Azavea wants nonprofits nationwide to know warm weather is right on the horizon.
The Callowhill-based mapping firm is now accepting applications for it’s Summer of Maps fellowship program. U.S.-based nonprofit organizations eager to foster the skills of local student GIS analysts are encouraged to apply for consideration (and get a little something in return).
Here’s how it works: Azavea (which recently helped the city pinpoint major bike-theft locations) offers a $5,000 stipend to a handful of local civic-minded GIS students. The students are then paired with two separate nonprofits in need of spatial analysis and data visualization. From June to July, the fellows work with their Azavea mentors to implement mapping projects for both of their “clients” — at no cost to the organization.
Last year’s program targeted the needs of six nonprofits by enlisting the services of three students from Colgate, Penn and Clark University. “The results of these projects have enabled these organizations to make strong cases in favor of the causes for which they advocate or enabled them to make strategic decisions to service the communities they serve,” writes Azavea VP Rachel Cheetham-Richard via email.
Still not convinced?
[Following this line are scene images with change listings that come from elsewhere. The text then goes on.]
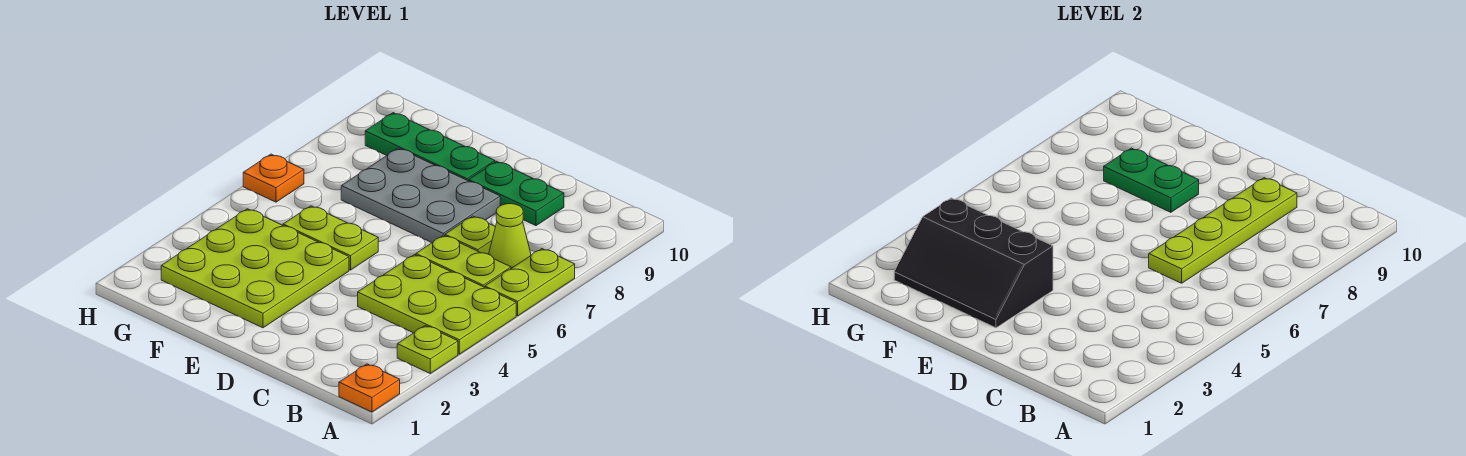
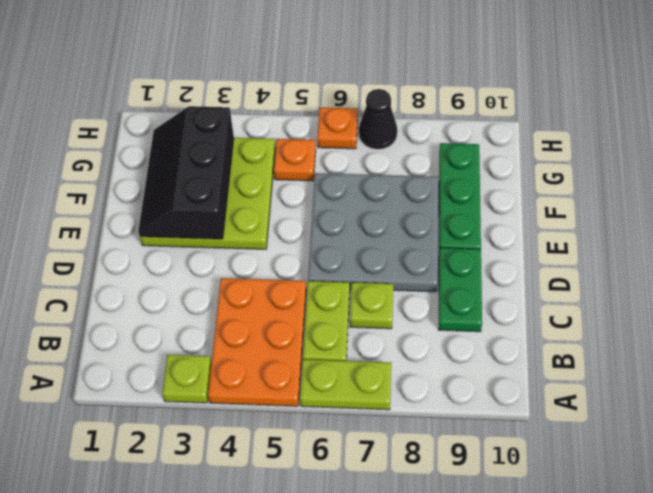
orange 1x1 plate [339,364,400,412] -> orange 1x1 plate moved to [274,139,316,181]
lime 2x3 plate [358,255,516,354] -> orange 2x3 plate [208,278,306,406]
lime 1x1 cone [489,204,531,268] -> none
lime 1x4 plate [1149,178,1297,283] -> none
grey 2x3 plate [341,148,500,243] -> grey 3x3 plate [308,173,438,292]
lime 1x2 plate [283,206,378,270] -> none
green 1x2 plate [1104,148,1199,212] -> none
none -> black 1x1 cone [359,89,397,149]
Two years ago, Philadelphia City Council and the William Penn Foundation were so impressed with a fellow’s map created for Delaware Valley Association for the Education of Young Children, they awarded the nonprofit with a combined $1M in new funding.
According to Cheetham-Richard, selected nonprofits will receive the following pro bono services from student GIS analysts and their mentors:
- Existing data will be geographically analyzed and visualized in new ways
- That data will be combined with other demographic and geographic data
- Data will be used to generate high quality maps and visualizations
To be considered, organizations that would like to receive these services must apply by Sunday, Feb. 8.